To-do item :: Extract the text from all of the items below, copying every line verbatim and in its original order. Leave the pictures out of your answer.

┄┄┄┄┄┄

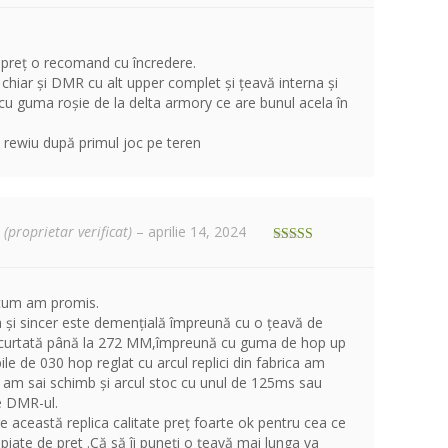
din 5
e preț o recomand cu încredere.
 chiar și DMR cu alt upper complet și țeavă interna și
u guma roșie de la delta armory ce are bunul acela în
rewiu după primul joc pe teren
n
(proprietar verificat)
–
aprilie 14, 2024
Evaluat la
5
din 5
 cum am promis.
a și sincer este demențială împreună cu o țeavă de
scurtată până la 272 MM,împreună cu guma de hop up
 bile de 030 hop reglat cu arcul replici din fabrica am
r am sai schimb și arcul stoc cu unul de 125ms sau
e DMR-ul.
 această replica calitate preț foarte ok pentru cea ce
opiate de pret .Că să îi puneți o țeavă mai lunga va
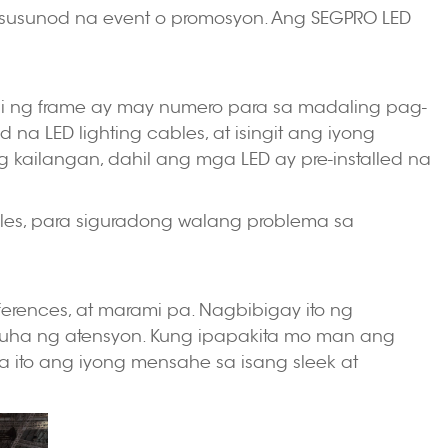
 susunod na event o promosyon. Ang SEGPRO LED
gi ng frame ay may numero para sa madaling pag-
a LED lighting cables, at isingit ang iyong
 kailangan, dahil ang mga LED ay pre-installed na
dles, para siguradong walang problema sa
nferences, at marami pa. Nagbibigay ito ng
akuha ng atensyon. Kung ipapakita mo man ang
a ito ang iyong mensahe sa isang sleek at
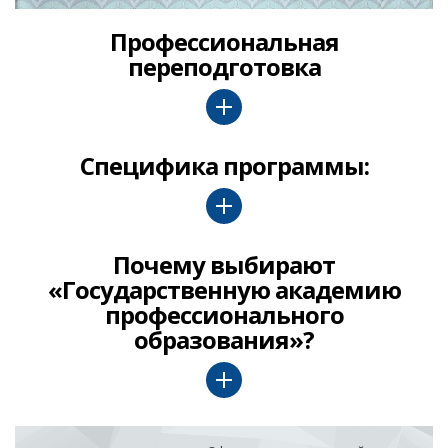
Профессиональная
переподготовка
Специфика программы:
Почему выбирают
«Государственную академию
профессионального
образования»?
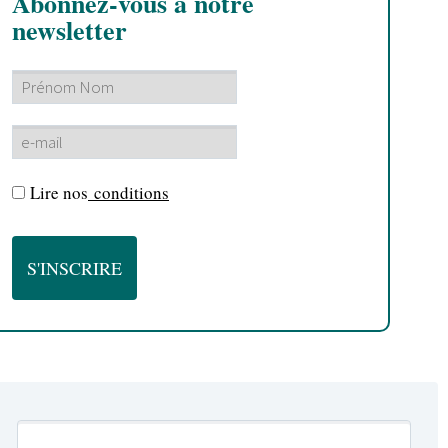
Abonnez-vous à notre
newsletter
Lire nos
conditions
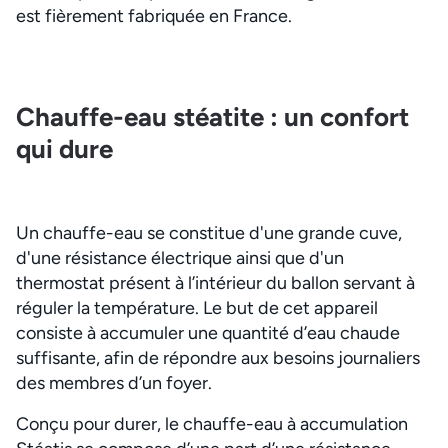
est fièrement fabriquée en France.
Chauffe-eau stéatite : un confort
qui dure
Un chauffe-eau se constitue d'une grande cuve,
d'une résistance électrique ainsi que d'un
thermostat présent à l’intérieur du ballon servant à
réguler la température. Le but de cet appareil
consiste à accumuler une quantité d’eau chaude
suffisante, afin de répondre aux besoins journaliers
des membres d’un foyer.
Conçu pour durer, le chauffe-eau à accumulation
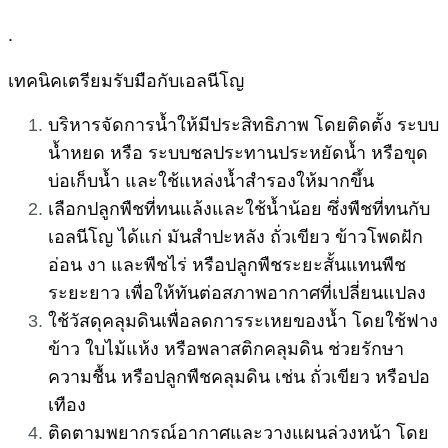
.
เทคนิคเตรียมรับมือกับเอลนีโญ
บริหารจัดการน้ำให้มีประสิทธิภาพ โดยติดตั้ง ระบบ
น้ำหยด หรือ ระบบชลประทานประหยัดน้ำ หรือขุด
บ่อเก็บน้ำ และใช้แหล่งน้ำสำรองให้มากขึ้น
เลือกปลูกพืชที่ทนแล้งและใช้น้ำน้อย ซึ่งพืชที่ทนกับ
เอลนีโญ ได้แก่ มันสำปะหลัง ถั่วเขียว ข้าวโพดฝัก
อ่อน งา และพืชไร่ หรือปลูกพืชระยะสั้นแทนพืช
ระยะยาว เพื่อให้ทันต่อสภาพอากาศที่เปลี่ยนแปลง
ใช้วัสดุคลุมดินเพื่อลดการระเหยของน้ำ โดยใช้ฟาง
ข้าว ใบไม้แห้ง หรือพลาสติกคลุมดิน ช่วยรักษา
ความชื้น หรือปลูกพืชคลุมดิน เช่น ถั่วเขียว หรือปอ
เทือง
ติดตามพยากรณ์อากาศและวางแผนล่วงหน้า โดย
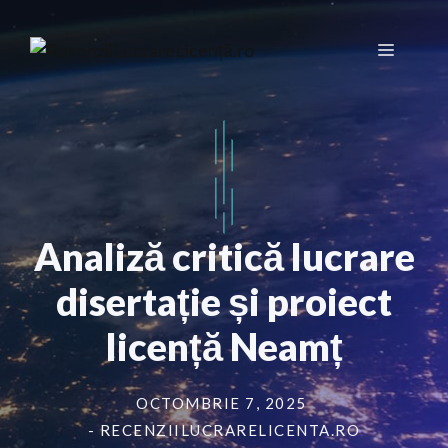
Sari
la
Meniu
conținut
Analiză critică lucrare
disertație și proiect
licență Neamț
OCTOMBRIE 7, 2025
- RECENZIILUCRARELICENTA.RO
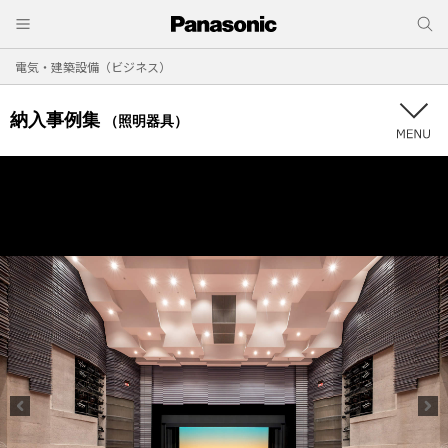
電気・建築設備（ビジネス）
納入事例集
（照明器具）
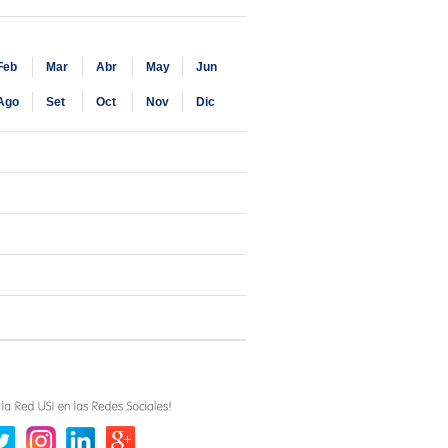
Feb
Mar
Abr
May
Jun
Ago
Set
Oct
Nov
Dic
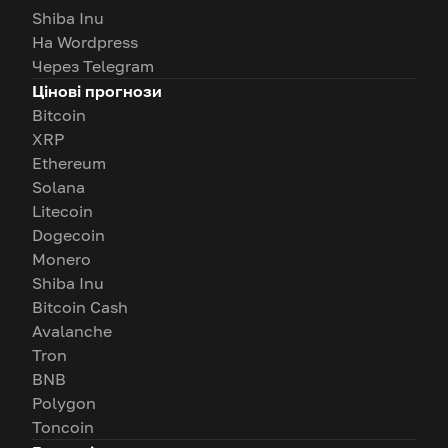
Shiba Inu
На Wordpress
Через Telegram
Цінові прогнози
Bitcoin
XRP
Ethereum
Solana
Litecoin
Dogecoin
Monero
Shiba Inu
Bitcoin Cash
Avalanche
Tron
BNB
Polygon
Toncoin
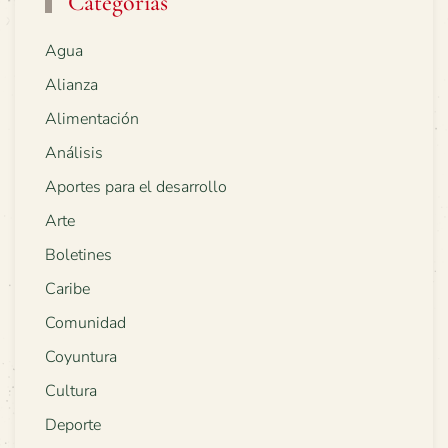
Categorías
Agua
Alianza
Alimentación
Análisis
Aportes para el desarrollo
Arte
Boletines
Caribe
Comunidad
Coyuntura
Cultura
Deporte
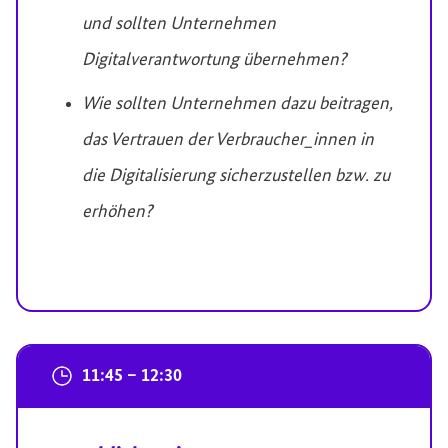
und sollten Unternehmen
Digitalverantwortung übernehmen?
Wie sollten Unternehmen dazu beitragen,
das Vertrauen der Verbraucher_innen in
die Digitalisierung sicherzustellen bzw. zu
erhöhen?
11:45 – 12:30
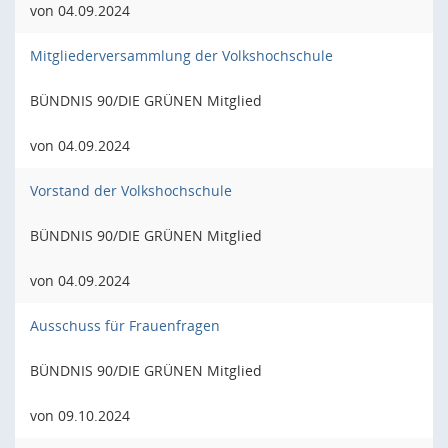
von 04.09.2024
Mitgliederversammlung der Volkshochschule
BÜNDNIS 90/DIE GRÜNEN Mitglied
von 04.09.2024
Vorstand der Volkshochschule
BÜNDNIS 90/DIE GRÜNEN Mitglied
von 04.09.2024
Ausschuss für Frauenfragen
BÜNDNIS 90/DIE GRÜNEN Mitglied
von 09.10.2024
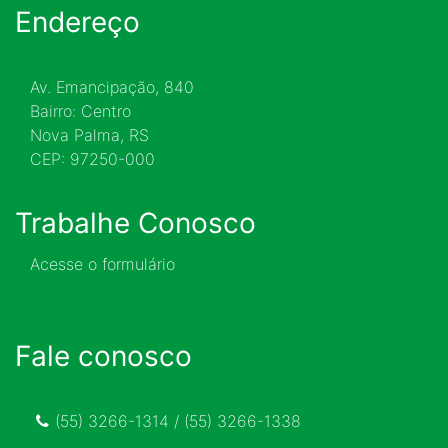
Endereço
Av. Emancipação, 840
Bairro: Centro
Nova Palma, RS
CEP: 97250-000
Trabalhe Conosco
Acesse o formulário
Fale conosco
(55) 3266-1314 / (55) 3266-1338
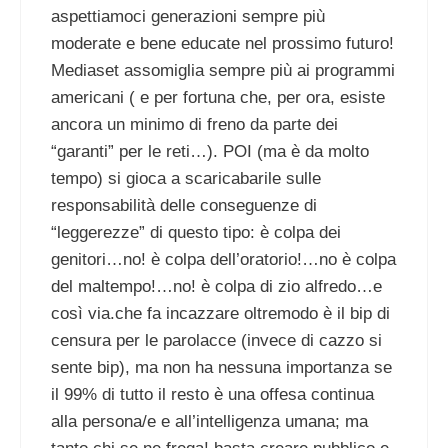
aspettiamoci generazioni sempre più
moderate e bene educate nel prossimo futuro!
Mediaset assomiglia sempre più ai programmi
americani ( e per fortuna che, per ora, esiste
ancora un minimo di freno da parte dei
“garanti” per le reti…). POI (ma è da molto
tempo) si gioca a scaricabarile sulle
responsabilità delle conseguenze di
“leggerezze” di questo tipo: è colpa dei
genitori…no! è colpa dell’oratorio!…no è colpa
del maltempo!…no! è colpa di zio alfredo…e
così via.che fa incazzare oltremodo è il bip di
censura per le parolacce (invece di cazzo si
sente bip), ma non ha nessuna importanza se
il 99% di tutto il resto è una offesa continua
alla persona/e e all’intelligenza umana; ma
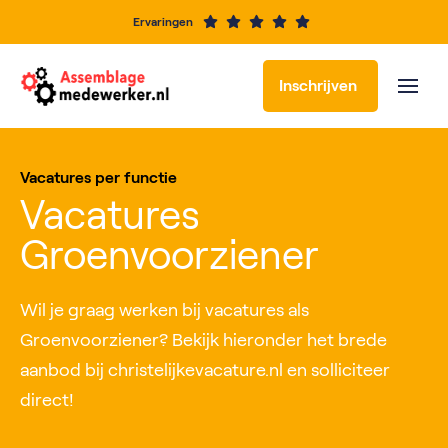
Ervaringen
Inschrijven
Vacatures per functie
Vacatures
Groenvoorziener
Wil je graag werken bij vacatures als
Groenvoorziener? Bekijk hieronder het brede
aanbod bij christelijkevacature.nl en solliciteer
direct!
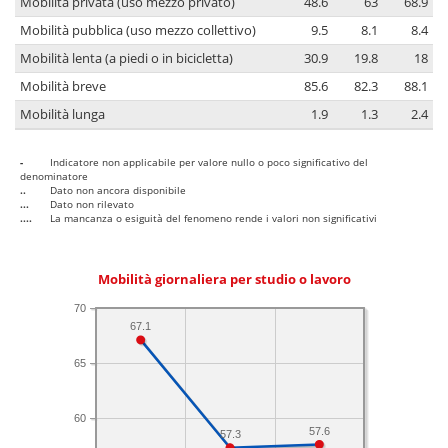
Mobilità privata (uso mezzo privato)
48.6
63
68.9
Mobilità pubblica (uso mezzo collettivo)
9.5
8.1
8.4
Mobilità lenta (a piedi o in bicicletta)
30.9
19.8
18
Mobilità breve
85.6
82.3
88.1
Mobilità lunga
1.9
1.3
2.4
-
Indicatore non applicabile per valore nullo o poco significativo del
denominatore
..
Dato non ancora disponibile
...
Dato non rilevato
....
La mancanza o esiguità del fenomeno rende i valori non significativi
Mobilità giornaliera per studio o lavoro
70
67.1
65
60
57.6
57.3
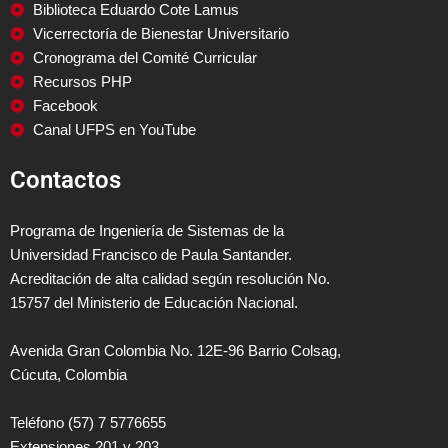
Biblioteca Eduardo Cote Lamus
Vicerrectoría de Bienestar Universitario
Cronograma del Comité Curricular
Recursos PHP
Facebook
Canal UFPS en YouTube
Contactos
Programa de Ingeniería de Sistemas de la
Universidad Francisco de Paula Santander.
Acreditación de alta calidad según resolución No.
15757 del Ministerio de Educación Nacional.
Avenida Gran Colombia No. 12E-96 Barrio Colsag,
Cúcuta, Colombia
Teléfono (57) 7 5776655
Extensiones 201 y 203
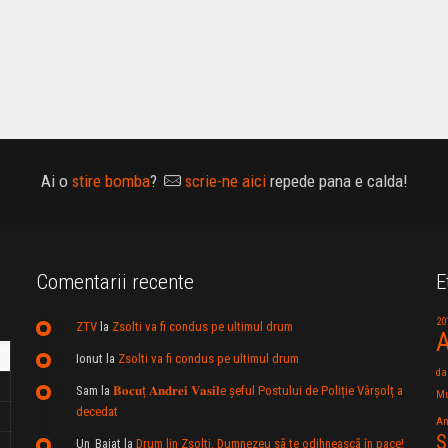
Ai o
stire bomba
?
scrie-ne aici
repede pana e calda!
Comentarii recente
E
20
ZTV
la
Zsolti va fi condus pe ultimul drum
A
Ionut
la
Zsolti va fi condus pe ultimul drum
da
Sam
la
𝐁𝐨𝐜𝐮ț 𝐀𝐧𝐝𝐫𝐞𝐢 𝐕𝐚𝐬𝐢𝐥e şeful Postului de Poliție Vârșolț a
Mu
decedat
An
S
Un_Baiat
la
Drum lin Zsolti. Dumnezeu sã te odihneascã în pace!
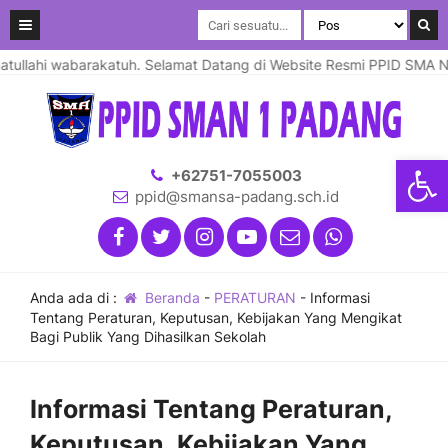
llahi wabarakatuh. Selamat Datang di Website Resmi PPID SMA Nege
Open
+62751-7055003
ppid@smansa-padang.sch.id
Anda ada di :
Beranda
-
PERATURAN
-
Informasi
Tentang Peraturan, Keputusan, Kebijakan Yang Mengikat
Bagi Publik Yang Dihasilkan Sekolah
Informasi Tentang Peraturan,
Keputusan, Kebijakan Yang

┄┄┄┄┄┄

Response area ::
din 5
e preț o recomand cu încredere.
 chiar și DMR cu alt upper complet și țeavă interna și
u guma roșie de la delta armory ce are bunul acela în
rewiu după primul joc pe teren
n
(proprietar verificat)
–
aprilie 14, 2024
Evaluat la
5
din 5
 cum am promis.
a și sincer este demențială împreună cu o țeavă de
scurtată până la 272 MM,împreună cu guma de hop up
 bile de 030 hop reglat cu arcul replici din fabrica am
r am sai schimb și arcul stoc cu unul de 125ms sau
e DMR-ul.
 această replica calitate preț foarte ok pentru cea ce
opiate de pret .Că să îi puneți o țeavă mai lunga va
 susunod na event o promosyon. Ang SEGPRO LED
gi ng frame ay may numero para sa madaling pag-
a LED lighting cables, at isingit ang iyong
 kailangan, dahil ang mga LED ay pre-installed na
dles, para siguradong walang problema sa
nferences, at marami pa. Nagbibigay ito ng
akuha ng atensyon. Kung ipapakita mo man ang
a ito ang iyong mensahe sa isang sleek at
Профессиональная
переподготовка
Специфика программы:
Почему выбирают
«Государственную академию
профессионального
образования»?
Abonnez-vous à notre
newsletter
Lire nos
conditions
est fièrement fabriquée en France.
Chauffe-eau stéatite : un confort
qui dure
Un chauffe-eau se constitue d'une grande cuve,
d'une résistance électrique ainsi que d'un
thermostat présent à l’intérieur du ballon servant à
réguler la température. Le but de cet appareil
consiste à accumuler une quantité d’eau chaude
suffisante, afin de répondre aux besoins journaliers
des membres d’un foyer.
Conçu pour durer, le chauffe-eau à accumulation
.
เทคนิคเตรียมรับมือกับเอลนีโญ
บริหารจัดการน้ำให้มีประสิทธิภาพ โดยติดตั้ง ระบบ
น้ำหยด หรือ ระบบชลประทานประหยัดน้ำ หรือขุด
บ่อเก็บน้ำ และใช้แหล่งน้ำสำรองให้มากขึ้น
เลือกปลูกพืชที่ทนแล้งและใช้น้ำน้อย ซึ่งพืชที่ทนกับ
เอลนีโญ ได้แก่ มันสำปะหลัง ถั่วเขียว ข้าวโพดฝัก
อ่อน งา และพืชไร่ หรือปลูกพืชระยะสั้นแทนพืช
ระยะยาว เพื่อให้ทันต่อสภาพอากาศที่เปลี่ยนแปลง
ใช้วัสดุคลุมดินเพื่อลดการระเหยของน้ำ โดยใช้ฟาง
ข้าว ใบไม้แห้ง หรือพลาสติกคลุมดิน ช่วยรักษา
ความชื้น หรือปลูกพืชคลุมดิน เช่น ถั่วเขียว หรือปอ
เทือง
ติดตามพยากรณ์อากาศและวางแผนล่วงหน้า โดย
Sari
la
Meniu
conținut
Analiză critică lucrare
disertație și proiect
licență Neamț
OCTOMBRIE 7, 2025
- RECENZIILUCRARELICENTA.RO
電気・建築設備（ビジネス）
納入事例集
（照明器具）
Feb
Mar
Abr
May
Jun
Ago
Set
Oct
Nov
Dic
Shiba Inu
На Wordpress
Через Telegram
Цінові прогнози
Bitcoin
XRP
Ethereum
Solana
Litecoin
Dogecoin
Monero
Shiba Inu
Bitcoin Cash
Avalanche
Tron
BNB
Polygon
Toncoin
Categorías
Agua
Alianza
Alimentación
Análisis
Aportes para el desarrollo
Arte
Boletines
Caribe
Comunidad
Coyuntura
Cultura
Deporte
und sollten Unternehmen
Digitalverantwortung übernehmen?
Wie sollten Unternehmen dazu beitragen,
das Vertrauen der Verbraucher_innen in
die Digitalisierung sicherzustellen bzw. zu
erhöhen?
11:45 – 12:30
von 04.09.2024
Mitgliederversammlung der Volkshochschule
BÜNDNIS 90/DIE GRÜNEN Mitglied
von 04.09.2024
Vorstand der Volkshochschule
BÜNDNIS 90/DIE GRÜNEN Mitglied
von 04.09.2024
Ausschuss für Frauenfragen
BÜNDNIS 90/DIE GRÜNEN Mitglied
von 09.10.2024
Endereço
Av. Emancipação, 840
Bairro: Centro
Nova Palma, RS
CEP: 97250-000
Trabalhe Conosco
Acesse o formulário
Fale conosco
(55) 3266-1314 / (55) 3266-1338
aspettiamoci generazioni sempre più
moderate e bene educate nel prossimo futuro!
Mediaset assomiglia sempre più ai programmi
americani ( e per fortuna che, per ora, esiste
ancora un minimo di freno da parte dei
“garanti” per le reti…). POI (ma è da molto
tempo) si gioca a scaricabarile sulle
responsabilità delle conseguenze di
“leggerezze” di questo tipo: è colpa dei
genitori…no! è colpa dell’oratorio!…no è colpa
del maltempo!…no! è colpa di zio alfredo…e
così via.che fa incazzare oltremodo è il bip di
censura per le parolacce (invece di cazzo si
sente bip), ma non ha nessuna importanza se
il 99% di tutto il resto è una offesa continua
alla persona/e e all’intelligenza umana; ma
Ervaringen
Inschrijven
Vacatures per functie
Vacatures
Groenvoorziener
Wil je graag werken bij vacatures als
Groenvoorziener? Bekijk hieronder het brede
aanbod bij christelijkevacature.nl en solliciteer
direct!
Mobilità privata (uso mezzo privato)
48.6
63
68.9
Mobilità pubblica (uso mezzo collettivo)
9.5
8.1
8.4
Mobilità lenta (a piedi o in bicicletta)
30.9
19.8
18
Mobilità breve
85.6
82.3
88.1
Mobilità lunga
1.9
1.3
2.4
-
Indicatore non applicabile per valore nullo o poco significativo del
denominatore
..
Dato non ancora disponibile
...
Dato non rilevato
....
La mancanza o esiguità del fenomeno rende i valori non significativi
Mobilità giornaliera per studio o lavoro
70
67.1
65
60
57.6
57.3
Biblioteca Eduardo Cote Lamus
Vicerrectoría de Bienestar Universitario
Cronograma del Comité Curricular
Recursos PHP
Facebook
Canal UFPS en YouTube
Contactos
Programa de Ingeniería de Sistemas de la
Universidad Francisco de Paula Santander.
Acreditación de alta calidad según resolución No.
15757 del Ministerio de Educación Nacional.
Avenida Gran Colombia No. 12E-96 Barrio Colsag,
Cúcuta, Colombia
Teléfono (57) 7 5776655
Extensiones 201 y 203
Ai o
stire bomba
?
scrie-ne aici
repede pana e calda!
Comentarii recente
E
20
ZTV
la
Zsolti va fi condus pe ultimul drum
A
Ionut
la
Zsolti va fi condus pe ultimul drum
da
Sam
la
𝐁𝐨𝐜𝐮ț 𝐀𝐧𝐝𝐫𝐞𝐢 𝐕𝐚𝐬𝐢𝐥e şeful Postului de Poliție Vârșolț a
Mu
decedat
An
S
Un_Baiat
la
Drum lin Zsolti. Dumnezeu sã te odihneascã în pace!
llahi wabarakatuh. Selamat Datang di Website Resmi PPID SMA Nege
Open
+62751-7055003
ppid@smansa-padang.sch.id
Anda ada di :
Beranda
-
PERATURAN
-
Informasi
Tentang Peraturan, Keputusan, Kebijakan Yang Mengikat
Bagi Publik Yang Dihasilkan Sekolah
Informasi Tentang Peraturan,
Keputusan, Kebijakan Yang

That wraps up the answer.